JPMorgan Chase CEO Jamie Dimon sounded a similar tone last week, but his workforce did not strike because he’s been talking this way internally and externally for months and months.
“We want people back to work,” he said at the WSJ’s CEO Council, “and my view is that sometime in September, October it will look just like it did before. And everyone is going to be happy with it, and yes, the commute, you know people don’t like commuting, but so what.” Dimon said remote work “does not work for younger people. It doesn’t work for those who want to hustle, it doesn’t work in terms of spontaneous idea generation.” Saying he returned from an in-person business trip late last year “brimming with ideas” that he wouldn’t have gotten from a Zoom call, Dimon added, “I’m about to cancel all my Zoom meetings. I’m done with it.”
And of course Kurt Vonnegut said it best a couple decades ago: ““Electronic communities build nothing. You wind up with nothing. We are dancing animals.”
I know how hard it is to run a company remotely over the long haul because I’ve been doing it for five years, and I’m going to explain how we do it tomorrow, in an excerpt from my book, An Effort to Understand.
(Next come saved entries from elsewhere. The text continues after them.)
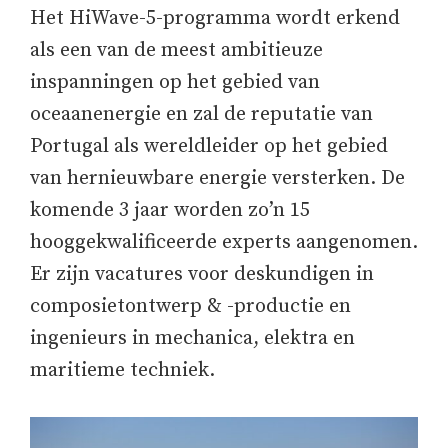
Het HiWave-5-programma wordt erkend
als een van de meest ambitieuze
inspanningen op het gebied van
oceaanenergie en zal de reputatie van
Portugal als wereldleider op het gebied
van hernieuwbare energie versterken. De
komende 3 jaar worden zo’n 15
hooggekwalificeerde experts aangenomen.
Er zijn vacatures voor deskundigen in
composietontwerp & -productie en
ingenieurs in mechanica, elektra en
maritieme techniek.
I believe that when you see how we do it, with this teeny tiny company, it’ll help you see the dizzying difficulty, if you don’t see it already, of making a larger enterprise sustainably work remotely with the kind of cultural cohesion required to make companies great long-term.
Paul Engleman says
I assume you read Cathy Merrill’s entire op-ed, but did you read the Post article about the staff reaction to it, or are you reacting to the summary in the free corporate newsletter? And why in the world would you cite corporate crybaby billionaire Jamie Fucking Dimon, who just demanded an itemized list of government spending to know exactly how his tax dollars will be spent and whose company — is that one of the ones you think are great? — got a $12 billion taxpayer bailout to survive — as an authority on workplace culture? Do you really think the reason JP Morgan Chase employees don’t go on strike is because of Dimon’s consistent public messaging? I did not read the oped or the Post story or the free newsletter summary, but the paragraph from Merrill that you noted as having many right words contains a bundle of corporate cliches.
David Murray says
I read it all, Paul. The free “corporate newsletter” is published by me, so this is my own summary of all the other articles.
Meanwhile, I think Dimon happens to be right on this, which of course doesn’t mean he’s right on any number of other things.
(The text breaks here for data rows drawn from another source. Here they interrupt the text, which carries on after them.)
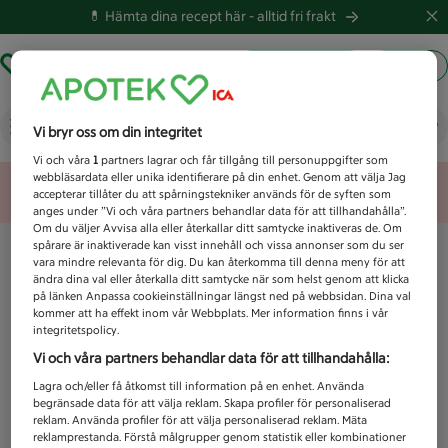
💊 Hämta dina recept här -
alltid fri frakt
Hämta ut recept
Logga in
Vad letar du efter idag?
Vi bryr oss om din integritet
Vi och våra
1
partners lagrar och får tillgång till personuppgifter som
webbläsardata eller unika identifierare på din enhet. Genom att välja Jag
Unknown error
accepterar tillåter du att spårningstekniker används för de syften som
anges under ”Vi och våra partners behandlar data för att tillhandahålla”.
Om du väljer Avvisa alla eller återkallar ditt samtycke inaktiveras de. Om
spårare är inaktiverade kan visst innehåll och vissa annonser som du ser
vara mindre relevanta för dig. Du kan återkomma till denna meny för att
ändra dina val eller återkalla ditt samtycke när som helst genom att klicka
på länken Anpassa cookieinställningar längst ned på webbsidan. Dina val
kommer att ha effekt inom vår Webbplats. Mer information finns i vår
integritetspolicy.
Vi och våra partners behandlar data för att tillhandahålla:
Lagra och/eller få åtkomst till information på en enhet. Använda
begränsade data för att välja reklam. Skapa profiler för personaliserad
reklam. Använda profiler för att välja personaliserad reklam. Mäta
reklamprestanda. Förstå målgrupper genom statistik eller kombinationer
The paragraph I cite contains no corporate cliches. Just cultural truisms.
What exactly is your beef with the larger point? Do you really think companies can operate on Zoom relationships indefinitely?
Or do you really just hate big companies in general and wish I wouldn’t deign to write about them, or refer to anything they do as “culture.”
The last being a fair point I guess, but one you might make a little more directly.